When Caeneus speaks, Sjón’s prose, translated from Icelandic by Victoria Cribb, inhabits the description-thick, digressive register of fairy tales and myths. Not only a novelist but also a poet, Sjón relies on classical sources, Euripides and Ovid among them. But the sections that Haraldsson narrates are something else entirely: wry, witty, subtle, an unwitting window onto postwar politics, sexual trauma, labor relations, and growing old. The book is a lovely, lilting fable about what happens when the quotidian collides with the epic—how magic might be resisted or embraced.

On the M60, a river of iced coffee flows under my feet. The bus stops at the bottom of a hill (Out of Service, no explanation, everybody out). A young woman sings under her breath; another woman picks a fight with her. The rest of us are disappointed—it was enchanting to hear live music in the middle of an ordinary morning. The bus pitches toward its destination.

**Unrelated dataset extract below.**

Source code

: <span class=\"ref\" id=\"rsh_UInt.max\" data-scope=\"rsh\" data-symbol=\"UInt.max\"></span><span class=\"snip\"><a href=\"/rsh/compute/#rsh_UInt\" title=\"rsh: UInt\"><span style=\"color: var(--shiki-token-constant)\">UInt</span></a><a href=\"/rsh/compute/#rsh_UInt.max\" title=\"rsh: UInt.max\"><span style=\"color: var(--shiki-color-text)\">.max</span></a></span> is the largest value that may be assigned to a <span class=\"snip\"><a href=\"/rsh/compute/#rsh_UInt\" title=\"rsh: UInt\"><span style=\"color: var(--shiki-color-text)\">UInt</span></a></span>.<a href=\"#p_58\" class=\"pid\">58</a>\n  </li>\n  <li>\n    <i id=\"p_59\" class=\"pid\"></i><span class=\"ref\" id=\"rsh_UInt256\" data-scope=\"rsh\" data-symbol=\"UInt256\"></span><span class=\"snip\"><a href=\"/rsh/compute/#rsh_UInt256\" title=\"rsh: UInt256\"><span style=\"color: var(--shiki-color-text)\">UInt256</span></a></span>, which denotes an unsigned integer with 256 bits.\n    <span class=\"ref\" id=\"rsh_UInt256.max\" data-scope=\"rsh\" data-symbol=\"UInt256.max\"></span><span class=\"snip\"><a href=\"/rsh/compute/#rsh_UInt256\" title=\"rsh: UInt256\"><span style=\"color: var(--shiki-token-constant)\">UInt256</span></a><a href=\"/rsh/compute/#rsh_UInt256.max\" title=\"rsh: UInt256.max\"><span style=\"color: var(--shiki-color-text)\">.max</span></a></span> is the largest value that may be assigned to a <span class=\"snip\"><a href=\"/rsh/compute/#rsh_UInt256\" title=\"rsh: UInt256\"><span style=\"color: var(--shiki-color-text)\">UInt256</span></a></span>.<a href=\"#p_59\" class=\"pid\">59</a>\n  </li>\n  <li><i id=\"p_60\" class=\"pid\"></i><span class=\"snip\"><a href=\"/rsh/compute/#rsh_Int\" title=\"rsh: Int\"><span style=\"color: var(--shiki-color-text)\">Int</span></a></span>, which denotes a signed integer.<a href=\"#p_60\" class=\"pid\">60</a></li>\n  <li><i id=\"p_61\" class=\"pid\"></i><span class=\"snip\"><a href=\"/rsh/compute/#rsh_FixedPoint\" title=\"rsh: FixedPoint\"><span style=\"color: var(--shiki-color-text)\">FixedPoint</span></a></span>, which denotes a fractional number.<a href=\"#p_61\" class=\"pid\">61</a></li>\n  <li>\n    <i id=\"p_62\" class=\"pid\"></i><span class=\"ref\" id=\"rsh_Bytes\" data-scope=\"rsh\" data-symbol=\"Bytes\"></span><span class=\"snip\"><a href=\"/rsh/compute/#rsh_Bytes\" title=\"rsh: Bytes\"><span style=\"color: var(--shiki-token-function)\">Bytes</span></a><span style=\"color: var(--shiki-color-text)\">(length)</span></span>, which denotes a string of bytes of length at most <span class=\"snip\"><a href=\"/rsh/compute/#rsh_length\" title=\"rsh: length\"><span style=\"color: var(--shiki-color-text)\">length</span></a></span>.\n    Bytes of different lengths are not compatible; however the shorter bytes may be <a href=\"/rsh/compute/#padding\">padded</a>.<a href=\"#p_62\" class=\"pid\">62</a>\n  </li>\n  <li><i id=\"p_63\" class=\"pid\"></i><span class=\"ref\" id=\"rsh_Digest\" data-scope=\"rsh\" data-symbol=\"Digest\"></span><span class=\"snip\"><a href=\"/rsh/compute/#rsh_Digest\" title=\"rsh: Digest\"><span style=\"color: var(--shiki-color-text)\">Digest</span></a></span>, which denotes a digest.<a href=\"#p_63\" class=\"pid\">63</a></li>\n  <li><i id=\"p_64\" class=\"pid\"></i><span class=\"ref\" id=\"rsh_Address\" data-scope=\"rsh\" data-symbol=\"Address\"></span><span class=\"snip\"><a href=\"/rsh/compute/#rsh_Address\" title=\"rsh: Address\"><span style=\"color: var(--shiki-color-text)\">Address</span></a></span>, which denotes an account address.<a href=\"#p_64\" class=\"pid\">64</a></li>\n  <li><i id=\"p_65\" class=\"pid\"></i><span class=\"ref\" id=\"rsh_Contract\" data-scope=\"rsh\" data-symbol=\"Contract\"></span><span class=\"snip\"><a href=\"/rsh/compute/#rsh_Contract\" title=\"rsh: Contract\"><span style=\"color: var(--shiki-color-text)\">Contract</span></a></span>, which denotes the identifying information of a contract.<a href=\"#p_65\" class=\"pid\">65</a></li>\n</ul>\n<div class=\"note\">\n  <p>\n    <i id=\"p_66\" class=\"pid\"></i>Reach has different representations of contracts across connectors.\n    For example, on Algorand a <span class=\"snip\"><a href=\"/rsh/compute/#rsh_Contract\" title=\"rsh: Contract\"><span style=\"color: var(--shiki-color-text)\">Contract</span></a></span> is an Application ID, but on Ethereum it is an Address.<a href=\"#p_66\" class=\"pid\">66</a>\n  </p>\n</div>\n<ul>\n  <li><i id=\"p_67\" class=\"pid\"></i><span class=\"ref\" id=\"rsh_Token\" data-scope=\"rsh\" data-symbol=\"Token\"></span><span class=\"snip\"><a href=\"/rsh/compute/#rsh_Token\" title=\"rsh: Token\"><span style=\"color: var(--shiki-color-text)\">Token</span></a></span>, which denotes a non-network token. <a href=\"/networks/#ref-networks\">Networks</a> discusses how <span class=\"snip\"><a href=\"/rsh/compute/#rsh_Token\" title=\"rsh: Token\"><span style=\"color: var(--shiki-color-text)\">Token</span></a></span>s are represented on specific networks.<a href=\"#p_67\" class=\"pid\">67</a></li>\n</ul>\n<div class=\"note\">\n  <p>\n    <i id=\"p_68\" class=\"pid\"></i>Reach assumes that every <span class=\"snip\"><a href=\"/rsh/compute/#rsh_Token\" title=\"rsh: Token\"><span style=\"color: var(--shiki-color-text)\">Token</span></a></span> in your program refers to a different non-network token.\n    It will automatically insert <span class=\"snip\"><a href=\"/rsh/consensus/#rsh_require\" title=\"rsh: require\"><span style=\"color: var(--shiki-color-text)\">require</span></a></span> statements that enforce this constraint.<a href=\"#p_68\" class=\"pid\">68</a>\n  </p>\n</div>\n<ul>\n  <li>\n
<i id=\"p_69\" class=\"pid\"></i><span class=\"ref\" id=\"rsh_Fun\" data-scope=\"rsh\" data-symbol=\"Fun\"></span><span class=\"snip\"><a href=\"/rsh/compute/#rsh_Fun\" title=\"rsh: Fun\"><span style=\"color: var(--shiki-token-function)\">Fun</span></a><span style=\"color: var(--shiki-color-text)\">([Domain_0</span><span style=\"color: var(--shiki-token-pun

Poetry is for the journey home; after a day of copyediting prose, my tired eyes need space on the page. Katie Ford’s new collection If You Have To Go (Graywolf Press, $16, 80 pp.) reckons with the poet’s divorce in forty-seven poems. Ford studied at Harvard Divinity School, and this collection is dedicated to the theologian Gordon D. Kaufman. In the collection’s first poem, the poet’s “body is gripped stiff at length / by a smith I cannot see”; she crumples “like corners / of a fabric sack / bearing the very most of the stones.” Perhaps this is all God shaping and strengthening her, giving her the kind of “...dying that breaks forth, can break open, / can break your life, it will break you / until you remain.” Throughout the verses, she falls to her knees against her bed, asking a hoped-for divinity (“Do you think I don’t know that when I say Lord / I might be singing into the silo where nothing is stored”) when the kingdom might come. The kingdom Ford imagines seems necessarily tied up with suffering, “a fine barb of pain / I’ve pinned into my hair for safekeeping.” After all, we become capable of love through grief, “something that keeps the lamp on at strange hours.”

The heart of the collection is a “corona” of sonnets, the last line of one informing the first line of the next. Ford has said she needed rigid forms to “bear theological complexity and unrest.” This is a challenge for me on the train; the sonnets, opaque and self-referential, are best read slowly and all at once. A pair of drinking horses carved on an ivory comb appear and reappear, a picture of lasting companionship. Desire for such a relationship nags at the poet like a “zealous” Victorian servant. Ford also grapples with old Christian images, the promises of ancestral faith that she can no longer take for granted. She writes of shoeing an ox; one thinks of Jesus promising easy yokes and light burdens. In one of my favorite passages, she recalls Jesus’ injunction against anxiety: “Ah child-in-me, remember the birds, they neither sow / nor store. Remember yes, I remember the verse. / That’s love? To remember I’m remembered?” This isn’t quite satisfying: “But I wish someone wanted to have me. / There’s a difference, and the difference bears the wish.”

“Psalm 130” is a poem I read again and again.

I am content because before me looms the hope of love.
I do not have it; I do not yet have it.

 

It is a bird strong enough to lead me by the rope it bites;
unless I pull, it is strong enough for me.

 

I do worry the end of my days might come
and I will not yet have it. But even then I will be brave

 

upon my deathbed, and why shouldn’t I be?
I held things here, and I felt them.

 

And to all I felt I will whisper hosanna for goodbye.
It is sweet to think of myself, alone at that very moment,

 

able to say such a thing
to all that was my life,

 

to all that was not.

When I see sailboats in the Long Island Sound, I know I’m almost home.

Kate Lucky ​is an editor at Christianity Today.